__ACTIVITY__
Reply with each record repeated exactly.

__DATA EXTRACT__
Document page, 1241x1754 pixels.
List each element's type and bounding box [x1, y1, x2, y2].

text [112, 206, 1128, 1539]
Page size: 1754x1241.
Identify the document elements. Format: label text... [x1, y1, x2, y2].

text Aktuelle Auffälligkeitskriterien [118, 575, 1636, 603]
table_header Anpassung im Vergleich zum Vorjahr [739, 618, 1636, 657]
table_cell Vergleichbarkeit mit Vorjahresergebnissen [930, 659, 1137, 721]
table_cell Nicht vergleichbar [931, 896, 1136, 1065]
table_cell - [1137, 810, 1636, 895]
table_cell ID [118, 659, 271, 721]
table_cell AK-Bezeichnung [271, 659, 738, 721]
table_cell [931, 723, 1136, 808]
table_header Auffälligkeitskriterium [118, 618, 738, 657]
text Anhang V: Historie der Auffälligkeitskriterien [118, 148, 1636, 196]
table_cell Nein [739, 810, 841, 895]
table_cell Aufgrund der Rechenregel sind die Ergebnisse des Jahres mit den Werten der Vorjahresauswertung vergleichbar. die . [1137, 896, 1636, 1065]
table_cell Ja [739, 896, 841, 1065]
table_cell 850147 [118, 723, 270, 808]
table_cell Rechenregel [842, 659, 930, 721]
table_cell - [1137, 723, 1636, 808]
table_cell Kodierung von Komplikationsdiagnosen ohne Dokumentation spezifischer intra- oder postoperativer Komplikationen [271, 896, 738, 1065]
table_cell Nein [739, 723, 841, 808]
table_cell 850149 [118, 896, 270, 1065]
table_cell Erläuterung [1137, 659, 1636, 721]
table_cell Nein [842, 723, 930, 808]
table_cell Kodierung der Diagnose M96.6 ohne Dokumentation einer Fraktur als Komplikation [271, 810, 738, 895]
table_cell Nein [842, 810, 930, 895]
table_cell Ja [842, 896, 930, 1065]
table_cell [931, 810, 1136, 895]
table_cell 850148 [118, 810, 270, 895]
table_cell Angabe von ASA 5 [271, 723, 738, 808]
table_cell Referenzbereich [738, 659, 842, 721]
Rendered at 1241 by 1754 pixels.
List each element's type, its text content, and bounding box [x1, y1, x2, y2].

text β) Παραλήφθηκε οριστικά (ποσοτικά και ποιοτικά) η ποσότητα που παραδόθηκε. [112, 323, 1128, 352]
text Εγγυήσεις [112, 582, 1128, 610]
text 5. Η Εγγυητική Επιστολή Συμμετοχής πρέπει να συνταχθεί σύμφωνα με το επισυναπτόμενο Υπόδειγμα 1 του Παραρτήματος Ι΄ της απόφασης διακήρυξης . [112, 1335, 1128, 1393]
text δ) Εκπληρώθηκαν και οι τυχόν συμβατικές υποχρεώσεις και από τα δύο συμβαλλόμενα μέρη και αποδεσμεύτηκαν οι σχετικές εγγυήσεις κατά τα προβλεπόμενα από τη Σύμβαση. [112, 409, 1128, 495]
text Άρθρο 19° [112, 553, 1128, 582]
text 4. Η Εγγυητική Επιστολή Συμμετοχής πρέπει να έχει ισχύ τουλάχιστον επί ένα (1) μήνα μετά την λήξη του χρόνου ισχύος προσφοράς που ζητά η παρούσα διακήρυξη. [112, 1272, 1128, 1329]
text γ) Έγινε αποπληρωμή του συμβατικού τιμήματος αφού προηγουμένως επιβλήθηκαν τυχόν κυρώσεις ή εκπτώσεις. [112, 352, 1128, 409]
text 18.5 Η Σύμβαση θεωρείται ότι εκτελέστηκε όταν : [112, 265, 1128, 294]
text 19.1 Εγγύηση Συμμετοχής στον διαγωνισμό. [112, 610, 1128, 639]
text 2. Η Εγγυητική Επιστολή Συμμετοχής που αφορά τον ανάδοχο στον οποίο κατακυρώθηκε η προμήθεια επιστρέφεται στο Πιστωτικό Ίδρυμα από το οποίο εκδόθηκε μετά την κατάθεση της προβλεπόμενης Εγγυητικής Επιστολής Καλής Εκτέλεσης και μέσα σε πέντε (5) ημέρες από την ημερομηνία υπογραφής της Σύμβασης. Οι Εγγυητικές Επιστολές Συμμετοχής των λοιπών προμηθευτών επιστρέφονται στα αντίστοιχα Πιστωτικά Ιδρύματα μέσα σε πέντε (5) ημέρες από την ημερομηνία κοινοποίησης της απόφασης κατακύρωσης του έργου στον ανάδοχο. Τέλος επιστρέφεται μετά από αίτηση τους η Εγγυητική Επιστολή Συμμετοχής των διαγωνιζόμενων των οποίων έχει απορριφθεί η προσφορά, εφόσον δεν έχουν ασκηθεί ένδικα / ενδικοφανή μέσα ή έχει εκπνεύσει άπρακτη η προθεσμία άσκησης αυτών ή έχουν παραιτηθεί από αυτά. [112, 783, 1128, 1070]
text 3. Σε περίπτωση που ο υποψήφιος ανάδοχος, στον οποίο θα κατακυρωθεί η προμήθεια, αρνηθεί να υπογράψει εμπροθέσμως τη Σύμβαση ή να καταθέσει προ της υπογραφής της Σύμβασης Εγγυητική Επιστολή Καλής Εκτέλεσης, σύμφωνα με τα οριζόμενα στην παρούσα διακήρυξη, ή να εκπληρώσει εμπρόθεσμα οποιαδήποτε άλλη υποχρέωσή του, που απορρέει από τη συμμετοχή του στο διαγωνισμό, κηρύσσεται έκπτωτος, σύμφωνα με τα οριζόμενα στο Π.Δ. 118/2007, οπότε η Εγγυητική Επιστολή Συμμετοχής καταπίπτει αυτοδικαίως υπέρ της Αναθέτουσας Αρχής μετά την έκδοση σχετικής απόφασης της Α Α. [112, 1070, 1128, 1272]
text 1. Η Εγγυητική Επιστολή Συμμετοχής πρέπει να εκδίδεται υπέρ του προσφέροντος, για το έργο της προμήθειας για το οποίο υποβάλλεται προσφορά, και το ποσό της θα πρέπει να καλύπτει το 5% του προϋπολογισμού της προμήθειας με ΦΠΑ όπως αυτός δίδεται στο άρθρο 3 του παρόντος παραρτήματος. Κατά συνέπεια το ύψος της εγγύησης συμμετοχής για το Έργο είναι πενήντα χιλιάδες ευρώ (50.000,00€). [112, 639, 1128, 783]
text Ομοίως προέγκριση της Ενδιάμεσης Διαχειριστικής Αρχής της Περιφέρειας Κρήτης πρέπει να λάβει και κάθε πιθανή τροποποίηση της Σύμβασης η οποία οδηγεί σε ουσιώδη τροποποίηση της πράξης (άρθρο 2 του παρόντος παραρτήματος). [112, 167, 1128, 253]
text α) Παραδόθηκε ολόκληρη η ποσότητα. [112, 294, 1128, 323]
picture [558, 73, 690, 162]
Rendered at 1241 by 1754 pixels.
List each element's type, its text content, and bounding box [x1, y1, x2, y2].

__OUTPUT BELOW__
Document page, 1241x1754 pixels.
List each element's type and bounding box [x1, y1, x2, y2].

text [112, 206, 1128, 1539]
Page size: 1754x1241.
Identify the document elements. Format: label text... [x1, y1, x2, y2].

text Aktuelle Auffälligkeitskriterien [118, 575, 1636, 603]
table_header Anpassung im Vergleich zum Vorjahr [739, 618, 1636, 657]
table_cell Vergleichbarkeit mit Vorjahresergebnissen [930, 659, 1137, 721]
table_cell Nicht vergleichbar [931, 896, 1136, 1065]
table_cell - [1137, 810, 1636, 895]
table_cell ID [118, 659, 271, 721]
table_cell AK-Bezeichnung [271, 659, 738, 721]
table_cell [931, 723, 1136, 808]
table_header Auffälligkeitskriterium [118, 618, 738, 657]
text Anhang V: Historie der Auffälligkeitskriterien [118, 148, 1636, 196]
table_cell Nein [739, 810, 841, 895]
table_cell Aufgrund der Rechenregel sind die Ergebnisse des Jahres mit den Werten der Vorjahresauswertung vergleichbar. die . [1137, 896, 1636, 1065]
table_cell Ja [739, 896, 841, 1065]
table_cell 850147 [118, 723, 270, 808]
table_cell Rechenregel [842, 659, 930, 721]
table_cell - [1137, 723, 1636, 808]
table_cell Kodierung von Komplikationsdiagnosen ohne Dokumentation spezifischer intra- oder postoperativer Komplikationen [271, 896, 738, 1065]
table_cell Nein [739, 723, 841, 808]
table_cell 850149 [118, 896, 270, 1065]
table_cell Erläuterung [1137, 659, 1636, 721]
table_cell Nein [842, 723, 930, 808]
table_cell Kodierung der Diagnose M96.6 ohne Dokumentation einer Fraktur als Komplikation [271, 810, 738, 895]
table_cell Nein [842, 810, 930, 895]
table_cell Ja [842, 896, 930, 1065]
table_cell [931, 810, 1136, 895]
table_cell 850148 [118, 810, 270, 895]
table_cell Angabe von ASA 5 [271, 723, 738, 808]
table_cell Referenzbereich [738, 659, 842, 721]
Rendered at 1241 by 1754 pixels.
List each element's type, its text content, and bounding box [x1, y1, x2, y2].

text β) Παραλήφθηκε οριστικά (ποσοτικά και ποιοτικά) η ποσότητα που παραδόθηκε. [112, 323, 1128, 352]
text Εγγυήσεις [112, 582, 1128, 610]
text 5. Η Εγγυητική Επιστολή Συμμετοχής πρέπει να συνταχθεί σύμφωνα με το επισυναπτόμενο Υπόδειγμα 1 του Παραρτήματος Ι΄ της απόφασης διακήρυξης . [112, 1335, 1128, 1393]
text δ) Εκπληρώθηκαν και οι τυχόν συμβατικές υποχρεώσεις και από τα δύο συμβαλλόμενα μέρη και αποδεσμεύτηκαν οι σχετικές εγγυήσεις κατά τα προβλεπόμενα από τη Σύμβαση. [112, 409, 1128, 495]
text Άρθρο 19° [112, 553, 1128, 582]
text 4. Η Εγγυητική Επιστολή Συμμετοχής πρέπει να έχει ισχύ τουλάχιστον επί ένα (1) μήνα μετά την λήξη του χρόνου ισχύος προσφοράς που ζητά η παρούσα διακήρυξη. [112, 1272, 1128, 1329]
text γ) Έγινε αποπληρωμή του συμβατικού τιμήματος αφού προηγουμένως επιβλήθηκαν τυχόν κυρώσεις ή εκπτώσεις. [112, 352, 1128, 409]
text 18.5 Η Σύμβαση θεωρείται ότι εκτελέστηκε όταν : [112, 265, 1128, 294]
text 19.1 Εγγύηση Συμμετοχής στον διαγωνισμό. [112, 610, 1128, 639]
text 2. Η Εγγυητική Επιστολή Συμμετοχής που αφορά τον ανάδοχο στον οποίο κατακυρώθηκε η προμήθεια επιστρέφεται στο Πιστωτικό Ίδρυμα από το οποίο εκδόθηκε μετά την κατάθεση της προβλεπόμενης Εγγυητικής Επιστολής Καλής Εκτέλεσης και μέσα σε πέντε (5) ημέρες από την ημερομηνία υπογραφής της Σύμβασης. Οι Εγγυητικές Επιστολές Συμμετοχής των λοιπών προμηθευτών επιστρέφονται στα αντίστοιχα Πιστωτικά Ιδρύματα μέσα σε πέντε (5) ημέρες από την ημερομηνία κοινοποίησης της απόφασης κατακύρωσης του έργου στον ανάδοχο. Τέλος επιστρέφεται μετά από αίτηση τους η Εγγυητική Επιστολή Συμμετοχής των διαγωνιζόμενων των οποίων έχει απορριφθεί η προσφορά, εφόσον δεν έχουν ασκηθεί ένδικα / ενδικοφανή μέσα ή έχει εκπνεύσει άπρακτη η προθεσμία άσκησης αυτών ή έχουν παραιτηθεί από αυτά. [112, 783, 1128, 1070]
text 3. Σε περίπτωση που ο υποψήφιος ανάδοχος, στον οποίο θα κατακυρωθεί η προμήθεια, αρνηθεί να υπογράψει εμπροθέσμως τη Σύμβαση ή να καταθέσει προ της υπογραφής της Σύμβασης Εγγυητική Επιστολή Καλής Εκτέλεσης, σύμφωνα με τα οριζόμενα στην παρούσα διακήρυξη, ή να εκπληρώσει εμπρόθεσμα οποιαδήποτε άλλη υποχρέωσή του, που απορρέει από τη συμμετοχή του στο διαγωνισμό, κηρύσσεται έκπτωτος, σύμφωνα με τα οριζόμενα στο Π.Δ. 118/2007, οπότε η Εγγυητική Επιστολή Συμμετοχής καταπίπτει αυτοδικαίως υπέρ της Αναθέτουσας Αρχής μετά την έκδοση σχετικής απόφασης της Α Α. [112, 1070, 1128, 1272]
text 1. Η Εγγυητική Επιστολή Συμμετοχής πρέπει να εκδίδεται υπέρ του προσφέροντος, για το έργο της προμήθειας για το οποίο υποβάλλεται προσφορά, και το ποσό της θα πρέπει να καλύπτει το 5% του προϋπολογισμού της προμήθειας με ΦΠΑ όπως αυτός δίδεται στο άρθρο 3 του παρόντος παραρτήματος. Κατά συνέπεια το ύψος της εγγύησης συμμετοχής για το Έργο είναι πενήντα χιλιάδες ευρώ (50.000,00€). [112, 639, 1128, 783]
text Ομοίως προέγκριση της Ενδιάμεσης Διαχειριστικής Αρχής της Περιφέρειας Κρήτης πρέπει να λάβει και κάθε πιθανή τροποποίηση της Σύμβασης η οποία οδηγεί σε ουσιώδη τροποποίηση της πράξης (άρθρο 2 του παρόντος παραρτήματος). [112, 167, 1128, 253]
text α) Παραδόθηκε ολόκληρη η ποσότητα. [112, 294, 1128, 323]
picture [558, 73, 690, 162]
Rendered at 1241 by 1754 pixels.
List each element's type, its text content, and bounding box [x1, y1, x2, y2].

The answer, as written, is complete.